Provided records >>
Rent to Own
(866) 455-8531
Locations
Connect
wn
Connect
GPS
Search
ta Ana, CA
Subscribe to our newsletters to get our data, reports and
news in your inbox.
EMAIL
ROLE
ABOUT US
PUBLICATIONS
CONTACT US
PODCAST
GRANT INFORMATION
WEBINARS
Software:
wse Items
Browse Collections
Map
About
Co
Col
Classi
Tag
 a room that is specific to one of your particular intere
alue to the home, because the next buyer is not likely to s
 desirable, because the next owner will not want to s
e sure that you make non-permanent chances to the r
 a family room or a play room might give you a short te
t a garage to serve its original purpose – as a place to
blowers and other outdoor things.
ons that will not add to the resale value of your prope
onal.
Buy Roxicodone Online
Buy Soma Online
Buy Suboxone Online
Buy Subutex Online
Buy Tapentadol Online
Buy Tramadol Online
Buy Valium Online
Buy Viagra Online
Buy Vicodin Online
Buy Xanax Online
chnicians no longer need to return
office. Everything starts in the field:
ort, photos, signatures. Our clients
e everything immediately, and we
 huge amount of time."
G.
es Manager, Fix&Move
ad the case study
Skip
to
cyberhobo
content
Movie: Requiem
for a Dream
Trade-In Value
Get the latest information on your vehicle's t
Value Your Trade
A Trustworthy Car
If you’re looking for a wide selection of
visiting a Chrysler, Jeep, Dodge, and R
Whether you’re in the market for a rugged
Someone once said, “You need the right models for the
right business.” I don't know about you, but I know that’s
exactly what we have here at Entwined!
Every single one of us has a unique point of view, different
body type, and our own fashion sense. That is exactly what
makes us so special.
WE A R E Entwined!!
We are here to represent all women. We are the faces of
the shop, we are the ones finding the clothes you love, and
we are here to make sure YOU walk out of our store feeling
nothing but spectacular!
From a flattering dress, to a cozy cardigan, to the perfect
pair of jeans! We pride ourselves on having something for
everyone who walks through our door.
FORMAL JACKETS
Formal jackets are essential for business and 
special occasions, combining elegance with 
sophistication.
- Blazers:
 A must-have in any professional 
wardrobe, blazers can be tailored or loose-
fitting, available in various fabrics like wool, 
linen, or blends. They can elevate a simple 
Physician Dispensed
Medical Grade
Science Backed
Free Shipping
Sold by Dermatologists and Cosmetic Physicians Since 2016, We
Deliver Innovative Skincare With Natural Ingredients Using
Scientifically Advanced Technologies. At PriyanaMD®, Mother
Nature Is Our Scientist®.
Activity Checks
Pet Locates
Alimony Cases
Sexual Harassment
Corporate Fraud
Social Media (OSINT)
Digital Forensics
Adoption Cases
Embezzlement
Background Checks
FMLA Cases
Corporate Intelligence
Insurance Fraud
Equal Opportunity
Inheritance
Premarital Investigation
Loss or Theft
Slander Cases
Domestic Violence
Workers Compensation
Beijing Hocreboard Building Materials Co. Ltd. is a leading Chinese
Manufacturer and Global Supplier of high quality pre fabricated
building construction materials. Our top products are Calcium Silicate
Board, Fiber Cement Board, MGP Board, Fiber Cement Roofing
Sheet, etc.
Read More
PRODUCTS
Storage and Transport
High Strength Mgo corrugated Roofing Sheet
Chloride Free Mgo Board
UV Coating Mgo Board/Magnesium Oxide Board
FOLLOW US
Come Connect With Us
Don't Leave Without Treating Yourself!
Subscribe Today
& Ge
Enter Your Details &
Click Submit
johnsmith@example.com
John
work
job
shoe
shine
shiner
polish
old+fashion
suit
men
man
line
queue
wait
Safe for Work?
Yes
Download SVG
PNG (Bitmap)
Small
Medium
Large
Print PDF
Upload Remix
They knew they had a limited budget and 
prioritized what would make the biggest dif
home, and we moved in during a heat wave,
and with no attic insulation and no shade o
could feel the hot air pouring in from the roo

Exercise prompt >> Extract every line of the entries above that contains the string "Free", treating uppercase and lowercase letters as distinct.

Answer section >>
Free Shipping
Chloride Free Mgo Board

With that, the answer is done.